Natural selection is the only evolutionary process that can result in adaptations; however, some processes can function to alter patterns of genetic variation from generation to generation. These include mutation, migration, genetic drift, and nonrandom mating. Mutations are heritable changes in a gene or chromosome. Migration is the movement of individuals between local populations. This movement results in the transfer of genes between local populations. Genetic drift is a change in allele frequency as a result of random chance.

Nonrandom mating on the basis of phenotypic traits is referred to as assortative mating. Assortative mating can be either positive (mates are more similar than expected by chance) or negative (dissimilar). A special case of nonrandom mating is inbreeding—the mating of individuals that are more closely related than expected by chance.

Genetic Differentiation 5.8

Natural selection can function to alter genetic variation between populations; this result is referred to as genetic differentiation. Species having a wide geographic distribution often encounter a broader range of environmental conditions than do species whose distribution is more restricted. The variation in environmental conditions often gives rise to a corresponding variation in many morphological, physiological, and behavioral characteristics as a result of different selective agents in the process of natural selection.

Trade-offs and Constraints 5.9

The environmental conditions that directly influence life vary in both space and time. Likewise, the objective of selection changes with environmental circumstances in both space and time. The characteristics enabling a species to survive, grow, and reproduce under one set of conditions limit its ability to do equally well under different environmental conditions.

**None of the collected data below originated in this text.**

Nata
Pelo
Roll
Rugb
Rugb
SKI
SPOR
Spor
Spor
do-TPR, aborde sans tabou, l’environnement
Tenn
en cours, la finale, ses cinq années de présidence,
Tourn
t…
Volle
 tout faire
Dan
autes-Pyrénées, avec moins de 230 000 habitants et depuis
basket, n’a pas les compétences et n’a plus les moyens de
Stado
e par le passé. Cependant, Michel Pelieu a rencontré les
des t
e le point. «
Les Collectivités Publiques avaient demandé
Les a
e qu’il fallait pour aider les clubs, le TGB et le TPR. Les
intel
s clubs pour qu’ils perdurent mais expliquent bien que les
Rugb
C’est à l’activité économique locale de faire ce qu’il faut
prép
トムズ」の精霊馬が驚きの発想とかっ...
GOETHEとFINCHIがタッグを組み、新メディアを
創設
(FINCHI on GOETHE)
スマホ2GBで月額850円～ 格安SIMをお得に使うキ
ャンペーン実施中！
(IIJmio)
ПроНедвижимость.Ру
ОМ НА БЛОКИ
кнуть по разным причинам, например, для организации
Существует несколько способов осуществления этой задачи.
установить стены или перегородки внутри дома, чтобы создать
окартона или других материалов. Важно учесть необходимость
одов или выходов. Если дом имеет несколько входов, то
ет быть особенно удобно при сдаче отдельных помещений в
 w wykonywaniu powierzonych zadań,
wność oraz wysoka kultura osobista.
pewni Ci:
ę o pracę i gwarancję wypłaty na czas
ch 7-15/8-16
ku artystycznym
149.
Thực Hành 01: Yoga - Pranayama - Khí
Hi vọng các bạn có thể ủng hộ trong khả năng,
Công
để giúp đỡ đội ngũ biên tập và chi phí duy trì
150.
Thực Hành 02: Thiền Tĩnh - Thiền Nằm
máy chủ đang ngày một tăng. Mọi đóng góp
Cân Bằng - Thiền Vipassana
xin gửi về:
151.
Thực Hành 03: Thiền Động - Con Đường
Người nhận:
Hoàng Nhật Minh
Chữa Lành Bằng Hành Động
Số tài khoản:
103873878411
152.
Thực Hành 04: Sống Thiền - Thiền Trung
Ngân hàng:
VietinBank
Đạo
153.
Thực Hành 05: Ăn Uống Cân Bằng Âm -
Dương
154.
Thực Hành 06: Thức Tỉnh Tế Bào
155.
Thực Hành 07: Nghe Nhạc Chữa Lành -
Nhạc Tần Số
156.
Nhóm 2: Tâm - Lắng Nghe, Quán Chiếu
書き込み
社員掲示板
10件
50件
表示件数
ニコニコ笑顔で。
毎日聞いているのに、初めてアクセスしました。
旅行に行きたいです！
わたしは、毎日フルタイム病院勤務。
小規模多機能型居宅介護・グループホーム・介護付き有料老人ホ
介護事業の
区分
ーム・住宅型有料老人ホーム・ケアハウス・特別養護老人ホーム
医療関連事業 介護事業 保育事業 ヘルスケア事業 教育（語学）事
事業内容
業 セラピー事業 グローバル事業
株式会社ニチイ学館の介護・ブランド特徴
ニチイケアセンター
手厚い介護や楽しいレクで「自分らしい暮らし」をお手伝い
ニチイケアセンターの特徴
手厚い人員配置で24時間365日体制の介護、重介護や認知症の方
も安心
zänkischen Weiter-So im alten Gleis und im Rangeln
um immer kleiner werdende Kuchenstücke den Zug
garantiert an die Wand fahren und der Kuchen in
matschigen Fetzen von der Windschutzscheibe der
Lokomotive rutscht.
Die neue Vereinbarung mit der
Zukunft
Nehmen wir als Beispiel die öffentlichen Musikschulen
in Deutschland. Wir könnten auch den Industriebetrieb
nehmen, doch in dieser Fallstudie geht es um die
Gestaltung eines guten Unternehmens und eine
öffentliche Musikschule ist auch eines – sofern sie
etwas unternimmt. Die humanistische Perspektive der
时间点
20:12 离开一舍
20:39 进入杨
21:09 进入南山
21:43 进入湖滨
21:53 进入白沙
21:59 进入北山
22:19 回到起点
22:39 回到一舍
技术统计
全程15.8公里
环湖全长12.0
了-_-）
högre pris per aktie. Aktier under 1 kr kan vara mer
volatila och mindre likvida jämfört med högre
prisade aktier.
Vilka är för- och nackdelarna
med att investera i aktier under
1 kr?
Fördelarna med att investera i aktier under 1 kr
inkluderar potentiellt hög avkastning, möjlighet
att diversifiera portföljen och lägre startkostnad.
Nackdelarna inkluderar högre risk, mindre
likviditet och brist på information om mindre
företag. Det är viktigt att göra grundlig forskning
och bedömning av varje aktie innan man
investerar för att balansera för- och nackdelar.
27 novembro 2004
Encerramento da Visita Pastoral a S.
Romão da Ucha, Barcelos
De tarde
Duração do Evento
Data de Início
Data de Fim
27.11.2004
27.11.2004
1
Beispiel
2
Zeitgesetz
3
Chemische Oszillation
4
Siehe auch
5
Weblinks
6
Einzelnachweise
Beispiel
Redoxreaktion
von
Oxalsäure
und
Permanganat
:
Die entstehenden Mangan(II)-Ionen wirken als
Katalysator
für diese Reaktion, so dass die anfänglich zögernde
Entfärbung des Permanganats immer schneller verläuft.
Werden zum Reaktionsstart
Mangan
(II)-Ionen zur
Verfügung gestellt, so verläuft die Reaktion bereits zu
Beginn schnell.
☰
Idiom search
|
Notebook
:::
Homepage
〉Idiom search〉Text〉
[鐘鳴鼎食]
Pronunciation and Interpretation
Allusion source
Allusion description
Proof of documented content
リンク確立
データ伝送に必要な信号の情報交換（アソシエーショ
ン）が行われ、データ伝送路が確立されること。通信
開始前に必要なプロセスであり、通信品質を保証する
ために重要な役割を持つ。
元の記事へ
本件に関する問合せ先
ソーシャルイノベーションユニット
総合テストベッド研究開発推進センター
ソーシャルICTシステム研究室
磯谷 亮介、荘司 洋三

Genetic Engineering Ecological Issues & Applications

Genetic engineering is the process of directly altering an organism’s genome. The primary technology used in genetic engineering is genetic recombination—the combining of genetic material from one organism into the genome of another organism, generally of a different species. The result of this process is recombinant DNA (rDNA). The resulting modified gene is called a transgene, and the recipient of the rDNA is called a transgenic organism.